Und was haben Sie den Russen mitgebracht?

Wir haben Vorträge über die Organisation der Krebstherapie gehalten, wie sie in Deutschland üblich ist. Seit einigen Jahren gibt es bei uns sogenannte Tumorboards, in denen Ärzte verschiedener Fachrichtungen gemeinsam über einen Fall sprechen, das war ein sehr großer Fortschritt für die Patienten. Da läuft in München eine enge Kommunikation zwischen verschiedenen Kliniken und niedergelassenen Ärzten. Solche Dinge haben wir den Kollegen in Russland weitergegeben.

Welche Voraussetzungen fanden Sie an dortigen Krankenhäusern vor?

Die Medizin ist auf einem guten Niveau. Ich war überrascht, wie modern die Kliniken an manchen Stellen sind: Sie haben sogar Highend-Strahlengeräte aus den USA und ein eigenes Labor für die Onkologie. Auf dem Land sieht es sicher nicht so gut aus, die Ärzte fahren mit Zügen in die Dörfer, um die Leute medizinisch zu versorgen. Die durchschnittliche Lebenserwartung der Männer liegt bei 61 Jahren. Die Leute können sich natürlich nicht so teure Chemotherapien leisten wie sie hier zum Teil bezahlt werden. Und ab einem bestimmten Alter gibt es sowieso keine Therapie mehr - aber das ist ja auch in vielen westeuropäischen Ländern längst der Fall. Da ist Deutschland noch eine Ausnahme.

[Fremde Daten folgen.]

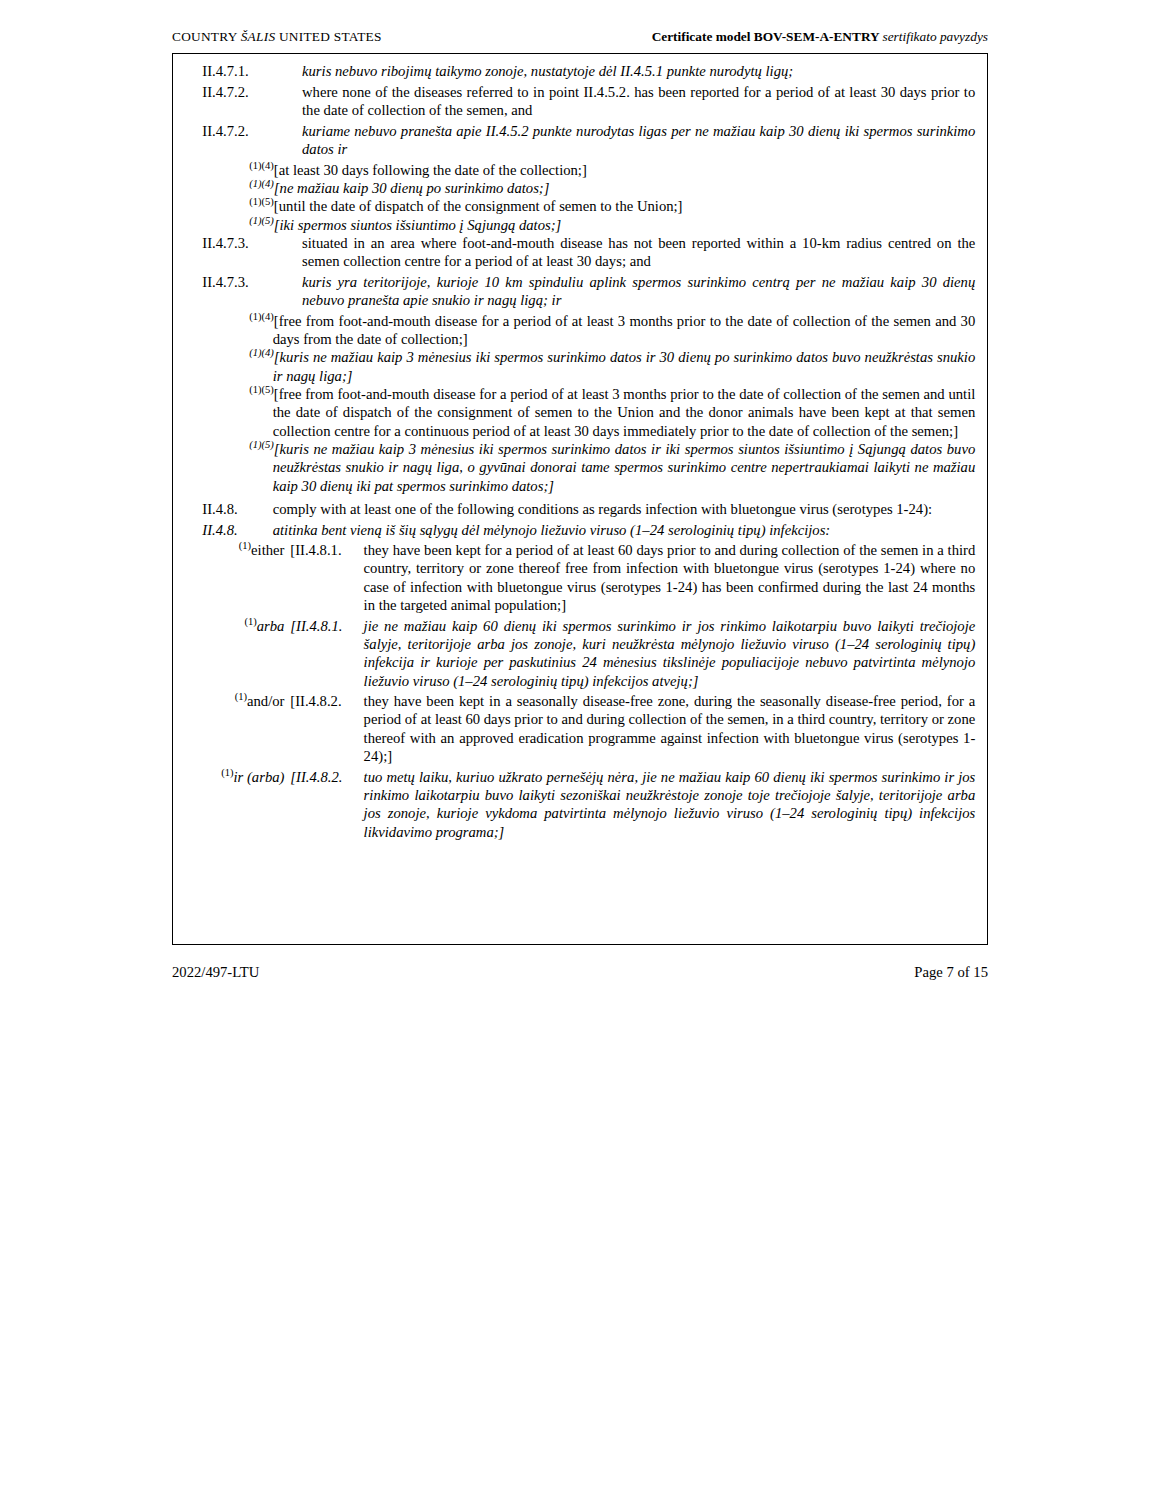COUNTRY ŠALIS UNITED STATES
Certificate model BOV-SEM-A-ENTRY sertifikato pavyzdys
II.4.7.1.
kuris nebuvo ribojimų taikymo zonoje, nustatytoje dėl II.4.5.1 punkte nurodytų ligų;
II.4.7.2.
where none of the diseases referred to in point II.4.5.2. has been reported for a period of at least 30 days prior to the date of collection of the semen, and
II.4.7.2.
kuriame nebuvo pranešta apie II.4.5.2 punkte nurodytas ligas per ne mažiau kaip 30 dienų iki spermos surinkimo datos ir
(1)(4)[at least 30 days following the date of the collection;]
(1)(4)[ne mažiau kaip 30 dienų po surinkimo datos;]
(1)(5)[until the date of dispatch of the consignment of semen to the Union;]
(1)(5)[iki spermos siuntos išsiuntimo į Sąjungą datos;]
II.4.7.3.
situated in an area where foot-and-mouth disease has not been reported within a 10-km radius centred on the semen collection centre for a period of at least 30 days; and
II.4.7.3.
kuris yra teritorijoje, kurioje 10 km spinduliu aplink spermos surinkimo centrą per ne mažiau kaip 30 dienų nebuvo pranešta apie snukio ir nagų ligą; ir
(1)(4)[free from foot-and-mouth disease for a period of at least 3 months prior to the date of collection of the semen and 30 days from the date of collection;]
(1)(4)[kuris ne mažiau kaip 3 mėnesius iki spermos surinkimo datos ir 30 dienų po surinkimo datos buvo neužkrėstas snukio ir nagų liga;]
(1)(5)[free from foot-and-mouth disease for a period of at least 3 months prior to the date of collection of the semen and until the date of dispatch of the consignment of semen to the Union and the donor animals have been kept at that semen collection centre for a continuous period of at least 30 days immediately prior to the date of collection of the semen;]
(1)(5)[kuris ne mažiau kaip 3 mėnesius iki spermos surinkimo datos ir iki spermos siuntos išsiuntimo į Sąjungą datos buvo neužkrėstas snukio ir nagų liga, o gyvūnai donorai tame spermos surinkimo centre nepertraukiamai laikyti ne mažiau kaip 30 dienų iki pat spermos surinkimo datos;]
II.4.8.
comply with at least one of the following conditions as regards infection with bluetongue virus (serotypes 1-24):
II.4.8.
atitinka bent vieną iš šių sąlygų dėl mėlynojo liežuvio viruso (1–24 serologinių tipų) infekcijos:
(1)either
[II.4.8.1.
they have been kept for a period of at least 60 days prior to and during collection of the semen in a third country, territory or zone thereof free from infection with bluetongue virus (serotypes 1-24) where no case of infection with bluetongue virus (serotypes 1-24) has been confirmed during the last 24 months in the targeted animal population;]
(1)arba
[II.4.8.1.
jie ne mažiau kaip 60 dienų iki spermos surinkimo ir jos rinkimo laikotarpiu buvo laikyti trečiojoje šalyje, teritorijoje arba jos zonoje, kuri neužkrėsta mėlynojo liežuvio viruso (1–24 serologinių tipų) infekcija ir kurioje per paskutinius 24 mėnesius tikslinėje populiacijoje nebuvo patvirtinta mėlynojo liežuvio viruso (1–24 serologinių tipų) infekcijos atvejų;]
(1)and/or
[II.4.8.2.
they have been kept in a seasonally disease-free zone, during the seasonally disease-free period, for a period of at least 60 days prior to and during collection of the semen, in a third country, territory or zone thereof with an approved eradication programme against infection with bluetongue virus (serotypes 1-24);]
(1)ir (arba)
[II.4.8.2.
tuo metų laiku, kuriuo užkrato pernešėjų nėra, jie ne mažiau kaip 60 dienų iki spermos surinkimo ir jos rinkimo laikotarpiu buvo laikyti sezoniškai neužkrėstoje zonoje toje trečiojoje šalyje, teritorijoje arba jos zonoje, kurioje vykdoma patvirtinta mėlynojo liežuvio viruso (1–24 serologinių tipų) infekcijos likvidavimo programa;]
2022/497-LTU
Page 7 of 15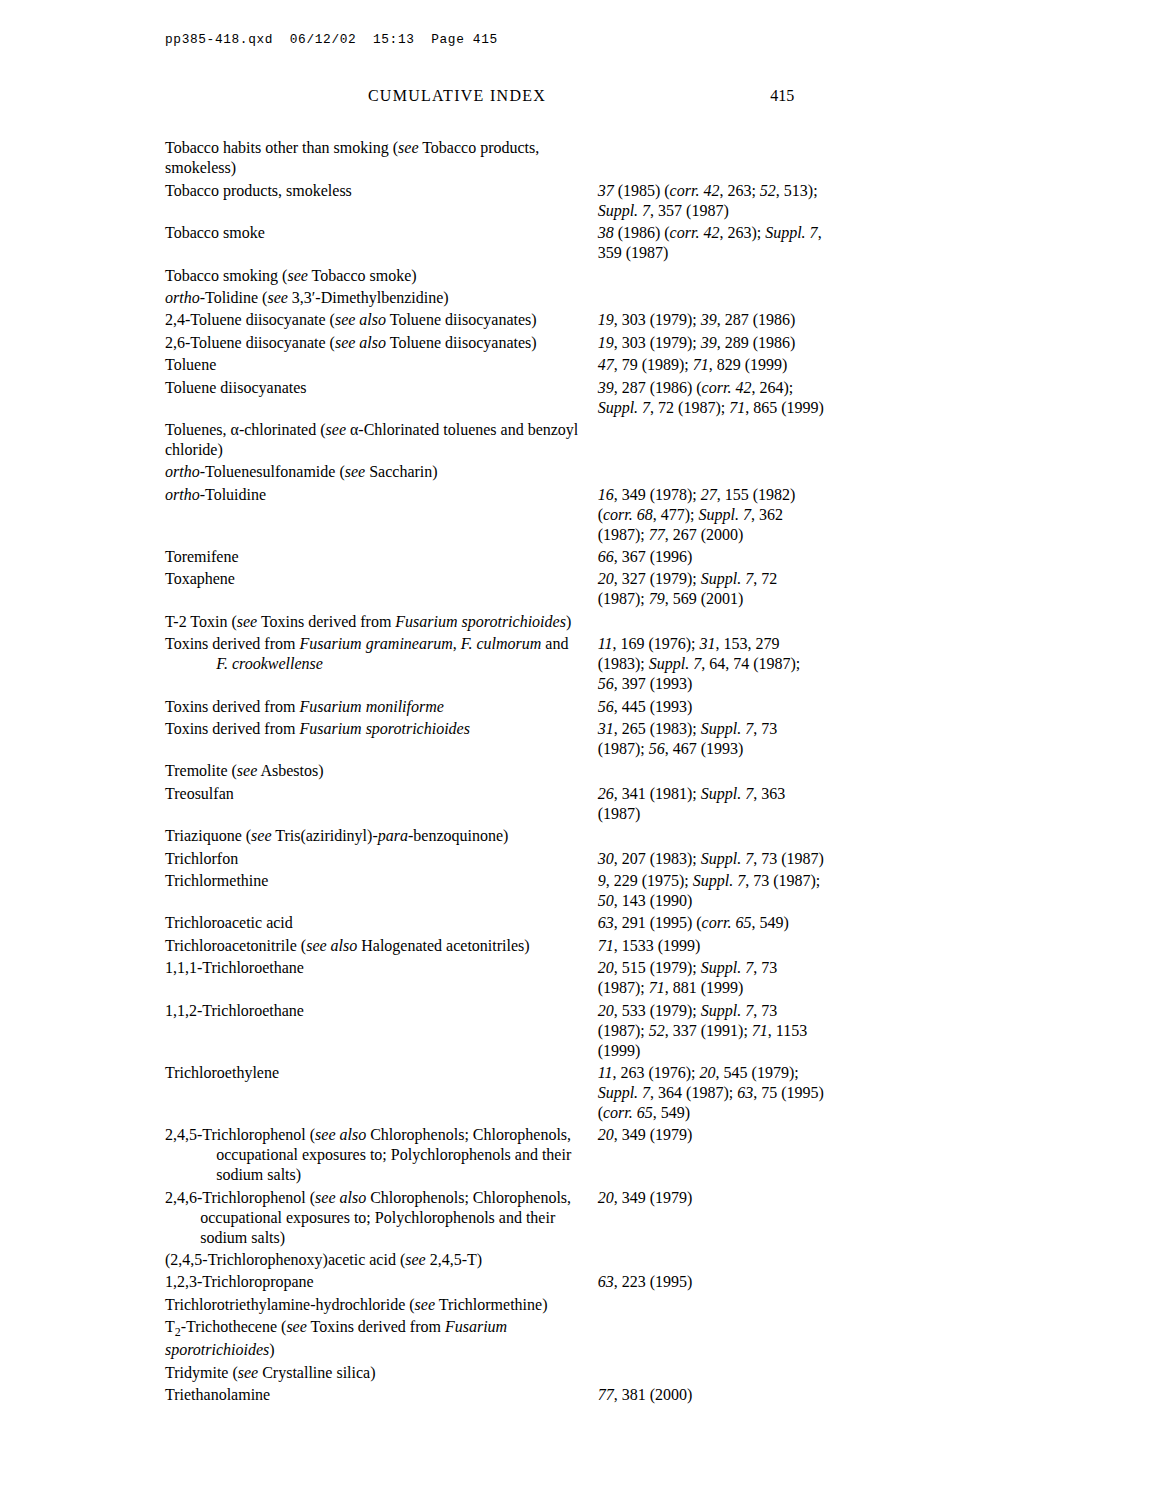pp385-418.qxd 06/12/02 15:13 Page 415
CUMULATIVE INDEX 415
| Tobacco habits other than smoking ( see Tobacco products, smokeless) | |
| Tobacco products, smokeless | 37 (1985) ( corr. 42 , 263; 52 , 513); Suppl. 7 , 357 (1987) |
| Tobacco smoke | 38 (1986) ( corr. 42 , 263); Suppl. 7 , 359 (1987) |
| Tobacco smoking ( see Tobacco smoke) | |
| ortho -Tolidine ( see 3,3′-Dimethylbenzidine) | |
| 2,4-Toluene diisocyanate ( see also Toluene diisocyanates) | 19 , 303 (1979); 39 , 287 (1986) |
| 2,6-Toluene diisocyanate ( see also Toluene diisocyanates) | 19 , 303 (1979); 39 , 289 (1986) |
| Toluene | 47 , 79 (1989); 71 , 829 (1999) |
| Toluene diisocyanates | 39 , 287 (1986) ( corr. 42 , 264); Suppl. 7 , 72 (1987); 71 , 865 (1999) |
| Toluenes, α-chlorinated ( see α-Chlorinated toluenes and benzoyl chloride) | |
| ortho -Toluenesulfonamide ( see Saccharin) | |
| ortho -Toluidine | 16 , 349 (1978); 27 , 155 (1982) ( corr. 68 , 477); Suppl. 7 , 362 (1987); 77 , 267 (2000) |
| Toremifene | 66 , 367 (1996) |
| Toxaphene | 20 , 327 (1979); Suppl. 7 , 72 (1987); 79 , 569 (2001) |
| T-2 Toxin ( see Toxins derived from Fusarium sporotrichioides ) | |
| Toxins derived from Fusarium graminearum , F. culmorum and F. crookwellense | 11 , 169 (1976); 31 , 153, 279 (1983); Suppl. 7 , 64, 74 (1987); 56 , 397 (1993) |
| Toxins derived from Fusarium moniliforme | 56 , 445 (1993) |
| Toxins derived from Fusarium sporotrichioides | 31 , 265 (1983); Suppl. 7 , 73 (1987); 56 , 467 (1993) |
| Tremolite ( see Asbestos) | |
| Treosulfan | 26 , 341 (1981); Suppl. 7 , 363 (1987) |
| Triaziquone ( see Tris(aziridinyl)- para -benzoquinone) | |
| Trichlorfon | 30 , 207 (1983); Suppl. 7 , 73 (1987) |
| Trichlormethine | 9 , 229 (1975); Suppl. 7 , 73 (1987); 50 , 143 (1990) |
| Trichloroacetic acid | 63 , 291 (1995) ( corr. 65 , 549) |
| Trichloroacetonitrile ( see also Halogenated acetonitriles) | 71 , 1533 (1999) |
| 1,1,1-Trichloroethane | 20 , 515 (1979); Suppl. 7 , 73 (1987); 71 , 881 (1999) |
| 1,1,2-Trichloroethane | 20 , 533 (1979); Suppl. 7 , 73 (1987); 52 , 337 (1991); 71 , 1153 (1999) |
| Trichloroethylene | 11 , 263 (1976); 20 , 545 (1979); Suppl. 7 , 364 (1987); 63 , 75 (1995) ( corr. 65 , 549) |
| 2,4,5-Trichlorophenol ( see also Chlorophenols; Chlorophenols, occupational exposures to; Polychlorophenols and their sodium salts) | 20 , 349 (1979) |
| 2,4,6-Trichlorophenol ( see also Chlorophenols; Chlorophenols, occupational exposures to; Polychlorophenols and their sodium salts) | 20 , 349 (1979) |
| (2,4,5-Trichlorophenoxy)acetic acid ( see 2,4,5-T) | |
| 1,2,3-Trichloropropane | 63 , 223 (1995) |
| Trichlorotriethylamine-hydrochloride ( see Trichlormethine) | |
| T 2 -Trichothecene ( see Toxins derived from Fusarium sporotrichioides ) | |
| Tridymite ( see Crystalline silica) | |
| Triethanolamine | 77 , 381 (2000) |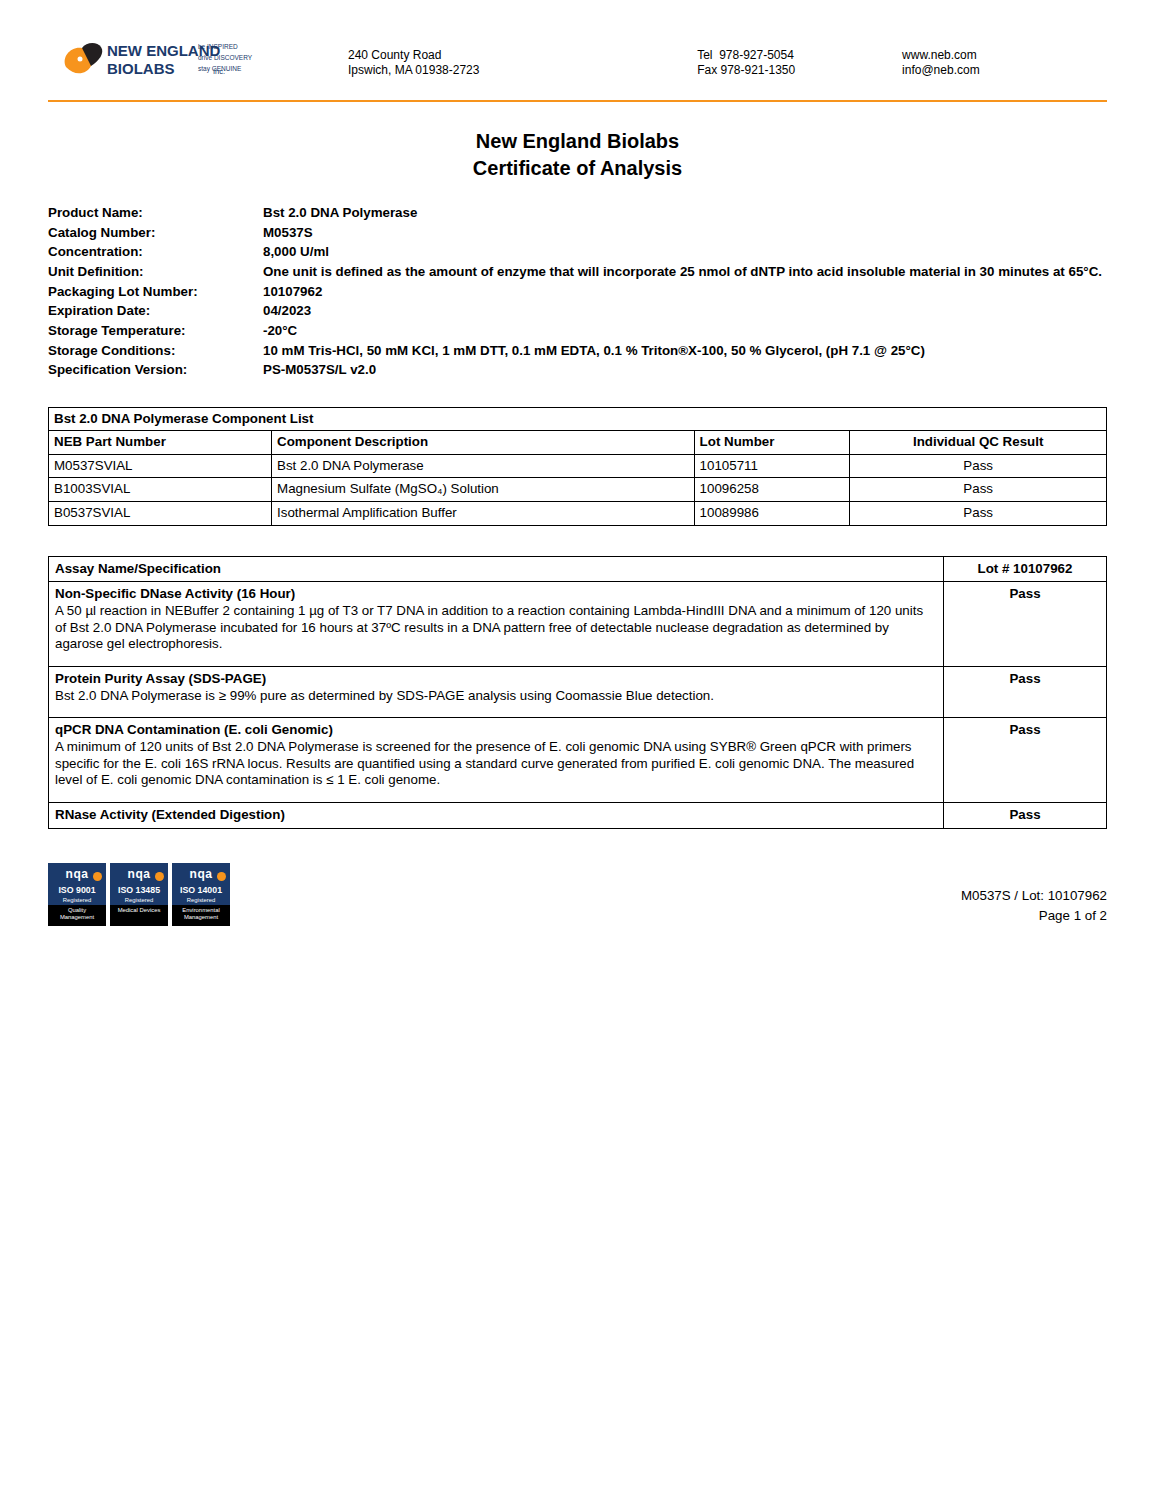240 County Road
Ipswich, MA 01938-2723
Tel 978-927-5054
Fax 978-921-1350
www.neb.com
info@neb.com
New England Biolabs Certificate of Analysis
| Product Name: | Bst 2.0 DNA Polymerase |
| Catalog Number: | M0537S |
| Concentration: | 8,000 U/ml |
| Unit Definition: | One unit is defined as the amount of enzyme that will incorporate 25 nmol of dNTP into acid insoluble material in 30 minutes at 65°C. |
| Packaging Lot Number: | 10107962 |
| Expiration Date: | 04/2023 |
| Storage Temperature: | -20°C |
| Storage Conditions: | 10 mM Tris-HCl, 50 mM KCl, 1 mM DTT, 0.1 mM EDTA, 0.1 % Triton®X-100, 50 % Glycerol, (pH 7.1 @ 25°C) |
| Specification Version: | PS-M0537S/L v2.0 |
| Bst 2.0 DNA Polymerase Component List |
| --- |
| NEB Part Number | Component Description | Lot Number | Individual QC Result |
| M0537SVIAL | Bst 2.0 DNA Polymerase | 10105711 | Pass |
| B1003SVIAL | Magnesium Sulfate (MgSO₄) Solution | 10096258 | Pass |
| B0537SVIAL | Isothermal Amplification Buffer | 10089986 | Pass |
| Assay Name/Specification | Lot # 10107962 |
| --- | --- |
| Non-Specific DNase Activity (16 Hour) A 50 µl reaction in NEBuffer 2 containing 1 µg of T3 or T7 DNA in addition to a reaction containing Lambda-HindIII DNA and a minimum of 120 units of Bst 2.0 DNA Polymerase incubated for 16 hours at 37ºC results in a DNA pattern free of detectable nuclease degradation as determined by agarose gel electrophoresis. | Pass |
| Protein Purity Assay (SDS-PAGE) Bst 2.0 DNA Polymerase is ≥ 99% pure as determined by SDS-PAGE analysis using Coomassie Blue detection. | Pass |
| qPCR DNA Contamination (E. coli Genomic) A minimum of 120 units of Bst 2.0 DNA Polymerase is screened for the presence of E. coli genomic DNA using SYBR® Green qPCR with primers specific for the E. coli 16S rRNA locus. Results are quantified using a standard curve generated from purified E. coli genomic DNA. The measured level of E. coli genomic DNA contamination is ≤ 1 E. coli genome. | Pass |
| RNase Activity (Extended Digestion) | Pass |
nqa
ISO 9001
Registered
Quality
Management
nqa
ISO 13485
Registered
Medical Devices
nqa
ISO 14001
Registered
Environmental
Management
M0537S / Lot: 10107962
Page 1 of 2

Wie haben Sie sich mit den russischen Kollegen verständigt?

Die wenigsten sprechen Englisch, wir hatten Dolmetscher. Die Russen sind extrem gastfreundlich. Die Leute leiden unter den Sanktionen und sind deshalb sehr dankbar für diese persönlichen Kontakte. Die russischen Kollegen haben uns auch die Stadt gezeigt und das Umland. Und natürlich war auch ein Wodka-seliger Abend im Programm. Der älteste Arzt hat eine Flasche allein getrunken, und ich staunte nicht schlecht: Je später der Abend, desto wissenschaftlicher wurden seine Beiträge - und am nächsten Morgen stand er wieder im OP.

Fahren Sie wieder hin?

Auf jeden Fall. Die nächste Reise sollte im Mai nach Armenien gehen, da kann ich nicht mitfahren, und vielleicht findet sie auch gar nicht statt, denn es herrscht wieder Krieg in der Region. Aber im Herbst werde ich sicher wieder an einer solchen Fahrt teilnehmen.